● **Exercise aim**
Pick out every line in the entries below that contains the word "Segment" and copy each of those lines.

● **Data records**
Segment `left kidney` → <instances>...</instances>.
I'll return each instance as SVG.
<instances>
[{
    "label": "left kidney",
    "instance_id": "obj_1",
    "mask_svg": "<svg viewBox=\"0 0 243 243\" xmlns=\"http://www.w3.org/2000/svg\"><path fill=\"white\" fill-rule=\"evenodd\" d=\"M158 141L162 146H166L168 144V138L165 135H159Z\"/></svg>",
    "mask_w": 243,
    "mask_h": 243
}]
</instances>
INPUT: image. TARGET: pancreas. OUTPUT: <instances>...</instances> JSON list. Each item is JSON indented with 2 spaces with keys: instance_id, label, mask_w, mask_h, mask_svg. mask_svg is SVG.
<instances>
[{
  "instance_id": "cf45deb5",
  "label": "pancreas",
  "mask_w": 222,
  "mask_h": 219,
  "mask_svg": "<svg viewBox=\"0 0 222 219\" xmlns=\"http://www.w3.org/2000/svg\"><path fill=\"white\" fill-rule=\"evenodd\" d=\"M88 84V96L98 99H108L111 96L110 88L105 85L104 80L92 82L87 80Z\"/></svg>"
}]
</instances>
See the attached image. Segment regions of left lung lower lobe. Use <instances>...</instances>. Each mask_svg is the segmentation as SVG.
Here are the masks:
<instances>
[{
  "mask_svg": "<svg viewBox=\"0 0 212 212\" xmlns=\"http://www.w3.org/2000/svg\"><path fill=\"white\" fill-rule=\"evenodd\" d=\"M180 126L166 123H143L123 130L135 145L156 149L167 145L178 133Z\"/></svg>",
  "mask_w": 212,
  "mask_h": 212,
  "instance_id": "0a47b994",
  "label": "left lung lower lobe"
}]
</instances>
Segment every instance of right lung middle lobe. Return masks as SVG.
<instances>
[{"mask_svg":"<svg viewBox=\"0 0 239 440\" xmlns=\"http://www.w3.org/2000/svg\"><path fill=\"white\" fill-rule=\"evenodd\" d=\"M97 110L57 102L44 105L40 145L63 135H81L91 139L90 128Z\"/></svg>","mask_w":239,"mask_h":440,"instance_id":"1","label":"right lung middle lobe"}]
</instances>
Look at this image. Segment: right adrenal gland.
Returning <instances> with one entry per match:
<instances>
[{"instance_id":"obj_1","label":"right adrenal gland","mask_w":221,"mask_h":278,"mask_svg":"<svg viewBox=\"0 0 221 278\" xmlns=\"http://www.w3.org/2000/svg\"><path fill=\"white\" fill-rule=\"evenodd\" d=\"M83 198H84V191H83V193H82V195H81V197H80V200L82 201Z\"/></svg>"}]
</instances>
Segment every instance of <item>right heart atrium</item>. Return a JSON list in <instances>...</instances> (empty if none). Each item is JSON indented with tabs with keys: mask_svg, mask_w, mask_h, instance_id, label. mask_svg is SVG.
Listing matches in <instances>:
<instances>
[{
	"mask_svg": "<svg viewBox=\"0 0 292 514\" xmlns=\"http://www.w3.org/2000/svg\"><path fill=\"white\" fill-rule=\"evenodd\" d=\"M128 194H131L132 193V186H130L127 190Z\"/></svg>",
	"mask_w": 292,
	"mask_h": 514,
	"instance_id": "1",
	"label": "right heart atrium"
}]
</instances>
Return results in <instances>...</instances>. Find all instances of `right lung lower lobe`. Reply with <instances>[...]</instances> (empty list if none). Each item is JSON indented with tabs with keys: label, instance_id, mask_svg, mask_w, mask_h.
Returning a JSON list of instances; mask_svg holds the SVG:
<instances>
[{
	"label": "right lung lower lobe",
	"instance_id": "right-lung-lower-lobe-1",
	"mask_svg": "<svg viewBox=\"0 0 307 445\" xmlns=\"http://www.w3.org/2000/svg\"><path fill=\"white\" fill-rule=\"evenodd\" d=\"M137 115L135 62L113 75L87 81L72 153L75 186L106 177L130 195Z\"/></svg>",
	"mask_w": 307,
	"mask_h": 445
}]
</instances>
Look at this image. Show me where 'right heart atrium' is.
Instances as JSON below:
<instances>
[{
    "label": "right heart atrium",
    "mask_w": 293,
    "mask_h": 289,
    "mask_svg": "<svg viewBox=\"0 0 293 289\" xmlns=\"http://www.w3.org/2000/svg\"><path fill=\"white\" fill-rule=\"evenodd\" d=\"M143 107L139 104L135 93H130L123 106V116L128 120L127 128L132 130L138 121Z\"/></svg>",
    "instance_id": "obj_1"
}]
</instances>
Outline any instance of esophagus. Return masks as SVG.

● **Output of the exercise**
Segment `left kidney` → <instances>...</instances>.
See the attached image. Segment regions of left lung lower lobe. Use <instances>...</instances>. Each mask_svg is the segmentation as SVG.
Segment every instance of right lung middle lobe. Return masks as SVG.
Look at this image. Segment: right adrenal gland.
Segment every instance of <item>right heart atrium</item>. Return a JSON list in <instances>...</instances> (empty if none). Each item is JSON indented with tabs with keys: mask_svg, mask_w, mask_h, instance_id, label. mask_svg is SVG.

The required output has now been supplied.